Eine, die mitdemonstriert, ist Bahar. Sie kommt aus Niedersachsen, mehr möchte sie nicht sagen. Warum ist sie frühmorgens in einen Bus gestiegen, um einmal durch Düsseldorf zu laufen? »Frieden in Kurdistan kann es nur mit Öcalan geben«, ist ihre direkte Antwort. Der PKK-Mitbegründer habe mit seinem Konzept des »Demokratischen Föderalismus« eine Idee entwickelt, das perfekt sei, um die komplette Region zu befrieden. In der Türkei dürfe es jetzt nur Türk*innen geben, andere Zugehörigkeiten, nicht nur die kurdische, würden unterdrückt. Das sorge für Konflikte. Im Irak und dem Iran gäbe es ähnliche Probleme. Öcalan hingegen setze auf Demokratie und Kooperation. Das sei der Weg zum Frieden, ist sich die junge Frau sicher.

In einem Flugblatt, das bei der Demonstration verteilt wird, wird Öcalans Rolle im Kontext feministischer Kämpfe hervorgehoben. Tausende gehen derzeit im Iran auf die Straße, protestieren gegen das islamistische Regime. Ein Grund für den Protest: die brutale Unterdrückung der Frauen. Die bestimmende Parole der Protestbewegung ist »Jin Jiyan Azadi« (Frauen, Leben, Freiheit). Das Flugblatt reklamiert den Ursprung des Slogans für Abdullah Öcalan. Er habe sich seit den späten 1980er Jahren für »die Befreiung der Frau« eingesetzt. Für Öcalan sei klar, dass die Überwindung des Patriarchats ein zentraler Bestandteil für die Entstehung wirklich demokratischer Gesellschaften sei.

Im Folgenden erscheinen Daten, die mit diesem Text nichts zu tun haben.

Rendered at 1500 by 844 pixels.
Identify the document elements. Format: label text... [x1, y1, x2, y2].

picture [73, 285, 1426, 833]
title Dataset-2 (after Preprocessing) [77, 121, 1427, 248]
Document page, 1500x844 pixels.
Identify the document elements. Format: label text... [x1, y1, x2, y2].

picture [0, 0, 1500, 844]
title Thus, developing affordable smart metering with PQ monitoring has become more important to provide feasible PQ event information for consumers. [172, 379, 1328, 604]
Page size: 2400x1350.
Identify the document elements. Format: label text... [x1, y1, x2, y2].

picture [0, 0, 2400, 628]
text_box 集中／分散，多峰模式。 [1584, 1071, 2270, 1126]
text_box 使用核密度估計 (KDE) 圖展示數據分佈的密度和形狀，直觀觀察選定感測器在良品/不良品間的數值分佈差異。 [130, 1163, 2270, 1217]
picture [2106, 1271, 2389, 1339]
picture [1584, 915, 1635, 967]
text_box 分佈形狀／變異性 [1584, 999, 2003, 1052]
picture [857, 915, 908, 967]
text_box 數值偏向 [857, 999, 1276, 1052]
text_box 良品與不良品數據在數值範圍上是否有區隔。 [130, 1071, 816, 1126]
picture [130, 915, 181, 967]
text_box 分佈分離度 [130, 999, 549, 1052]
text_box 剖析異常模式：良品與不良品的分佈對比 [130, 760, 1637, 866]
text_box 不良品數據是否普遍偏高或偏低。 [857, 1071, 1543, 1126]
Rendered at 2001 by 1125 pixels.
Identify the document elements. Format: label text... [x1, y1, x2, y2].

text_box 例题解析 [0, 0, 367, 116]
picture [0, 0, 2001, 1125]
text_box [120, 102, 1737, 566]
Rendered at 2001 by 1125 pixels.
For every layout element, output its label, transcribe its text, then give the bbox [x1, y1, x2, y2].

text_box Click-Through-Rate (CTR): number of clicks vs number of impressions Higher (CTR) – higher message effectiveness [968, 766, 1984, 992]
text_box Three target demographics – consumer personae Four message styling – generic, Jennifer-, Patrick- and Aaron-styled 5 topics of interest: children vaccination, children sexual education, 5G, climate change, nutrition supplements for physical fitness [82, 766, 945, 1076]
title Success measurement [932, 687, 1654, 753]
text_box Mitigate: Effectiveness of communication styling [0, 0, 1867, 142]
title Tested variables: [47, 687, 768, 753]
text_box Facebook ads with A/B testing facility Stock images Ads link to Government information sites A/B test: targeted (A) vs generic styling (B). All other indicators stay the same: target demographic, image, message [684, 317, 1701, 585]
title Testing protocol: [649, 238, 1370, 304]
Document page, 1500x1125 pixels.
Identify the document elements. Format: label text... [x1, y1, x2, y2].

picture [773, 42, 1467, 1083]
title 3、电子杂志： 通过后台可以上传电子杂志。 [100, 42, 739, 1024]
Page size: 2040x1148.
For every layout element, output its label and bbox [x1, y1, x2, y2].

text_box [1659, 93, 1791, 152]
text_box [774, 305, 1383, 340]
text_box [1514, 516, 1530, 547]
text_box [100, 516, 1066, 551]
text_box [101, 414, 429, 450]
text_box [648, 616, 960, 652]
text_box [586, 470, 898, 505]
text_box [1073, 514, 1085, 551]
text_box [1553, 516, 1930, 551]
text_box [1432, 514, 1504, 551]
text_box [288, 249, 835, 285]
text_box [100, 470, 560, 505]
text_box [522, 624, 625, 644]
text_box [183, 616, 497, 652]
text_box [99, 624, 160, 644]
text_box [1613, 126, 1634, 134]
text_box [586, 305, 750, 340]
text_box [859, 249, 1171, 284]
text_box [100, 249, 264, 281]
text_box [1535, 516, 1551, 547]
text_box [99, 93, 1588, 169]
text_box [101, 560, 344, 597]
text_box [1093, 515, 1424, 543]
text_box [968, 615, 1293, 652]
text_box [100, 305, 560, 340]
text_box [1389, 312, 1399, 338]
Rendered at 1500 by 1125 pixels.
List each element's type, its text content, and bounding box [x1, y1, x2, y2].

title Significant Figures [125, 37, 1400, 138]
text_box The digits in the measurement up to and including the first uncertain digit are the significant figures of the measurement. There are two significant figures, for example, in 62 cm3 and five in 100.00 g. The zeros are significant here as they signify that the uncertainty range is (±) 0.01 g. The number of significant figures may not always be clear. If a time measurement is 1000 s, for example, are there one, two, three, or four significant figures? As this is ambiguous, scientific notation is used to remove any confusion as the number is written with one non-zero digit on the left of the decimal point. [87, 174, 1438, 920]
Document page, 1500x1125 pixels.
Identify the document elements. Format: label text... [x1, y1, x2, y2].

Öcalans politische Ideen, seine Haftbedingungen und die Untätigkeit europäischer Institutionen werden bei der Demonstration auch immer wieder in Lautsprecherdurchsagen thematisiert. Das Interesse der Düsseldorfer*innen ist mäßig. Einzig von einem Infostand gegen den 2027 in der Landeshauptstadt geplanten Evangelischen Kirchentag werden den Demonstrant*innen Daumen entgegengestreckt.